▶ Document excerpt:

++++

Contrail cirrus supporting areas in model and observations



[1] Contrails form and persist dependent on the surrounding moisture, temperature and pressure fields and on fuel and aircraft specific variables. After formation, contrail persistence requires only supersaturation relative to ice. The fractional area in which contrails can form is called potential contrail coverage. We introduce a potential contrail cirrus coverage equivalent to the cloud free supersaturated area. This field, simulated by the ECHAM4 climate model, agrees fairly well with estimates of supersaturation frequency as inferred from aircraft and satellite measurements. In areas where the two potential coverages are different, especially at lower flight levels, potential contrail coverage is not a valid estimate of maximum attainable contrail cirrus coverage. We parameterize both potential coverages consistently with the ECHAM4 cloud cover parameterization. A comparison of the potential contrail coverage with an earlier estimate reveals substantial differences especially at upper height levels in the tropics.

++++

▶ Data excerpts:
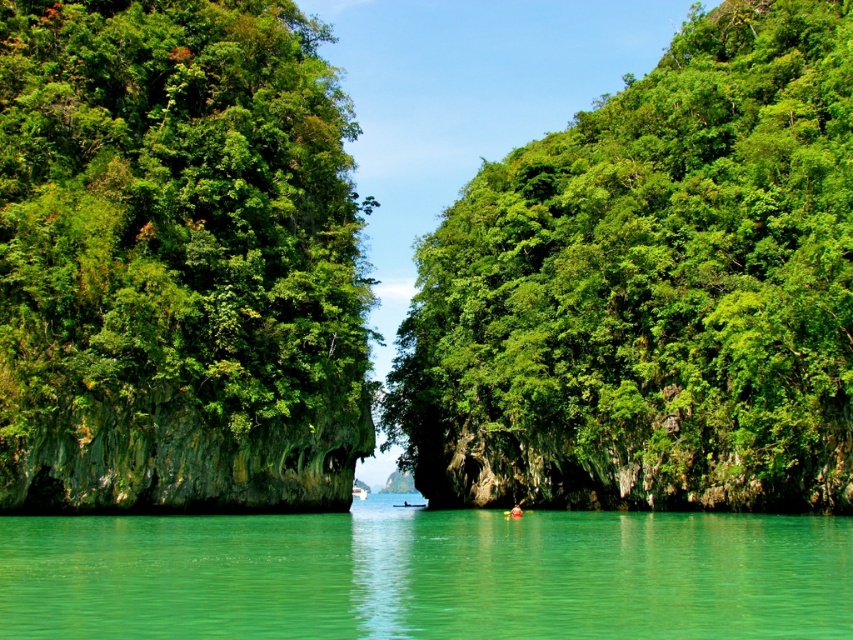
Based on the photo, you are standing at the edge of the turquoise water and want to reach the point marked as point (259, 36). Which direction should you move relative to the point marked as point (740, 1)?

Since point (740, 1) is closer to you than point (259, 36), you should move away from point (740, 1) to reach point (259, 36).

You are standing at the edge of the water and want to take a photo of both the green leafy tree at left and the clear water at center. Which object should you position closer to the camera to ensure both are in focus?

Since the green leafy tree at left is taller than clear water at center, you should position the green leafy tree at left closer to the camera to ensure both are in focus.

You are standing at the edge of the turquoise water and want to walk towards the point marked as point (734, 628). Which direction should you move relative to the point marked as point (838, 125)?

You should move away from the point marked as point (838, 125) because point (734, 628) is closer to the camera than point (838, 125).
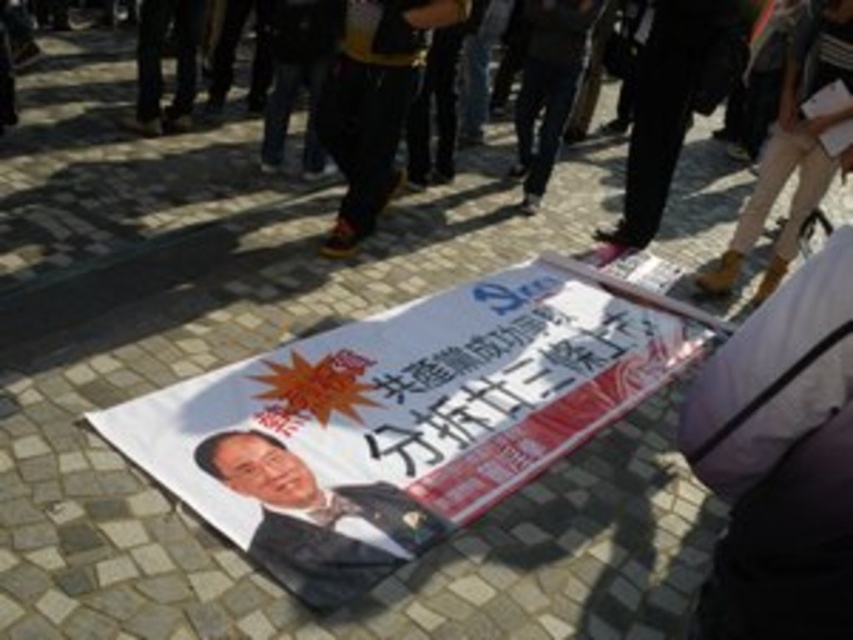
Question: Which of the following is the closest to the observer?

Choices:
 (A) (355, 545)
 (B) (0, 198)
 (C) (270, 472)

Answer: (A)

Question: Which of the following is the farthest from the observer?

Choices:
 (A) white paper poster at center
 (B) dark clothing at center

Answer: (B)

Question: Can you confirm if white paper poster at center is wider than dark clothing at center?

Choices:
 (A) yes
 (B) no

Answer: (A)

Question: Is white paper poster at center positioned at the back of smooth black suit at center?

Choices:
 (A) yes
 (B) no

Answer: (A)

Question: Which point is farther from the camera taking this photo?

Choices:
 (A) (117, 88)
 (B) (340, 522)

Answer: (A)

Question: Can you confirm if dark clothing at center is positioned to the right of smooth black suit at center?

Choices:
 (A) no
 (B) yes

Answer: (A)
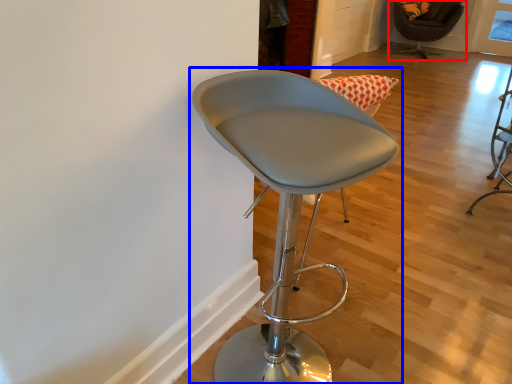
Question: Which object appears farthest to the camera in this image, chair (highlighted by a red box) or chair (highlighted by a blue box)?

++++

▶ Task to carry out:
According to the contrail abstract, what does contrail persistence require after formation? Please answer in a few words. The entries are separate material, unrelated to the contrail abstract.

▶ Exercise result:
Only supersaturation relative to ice.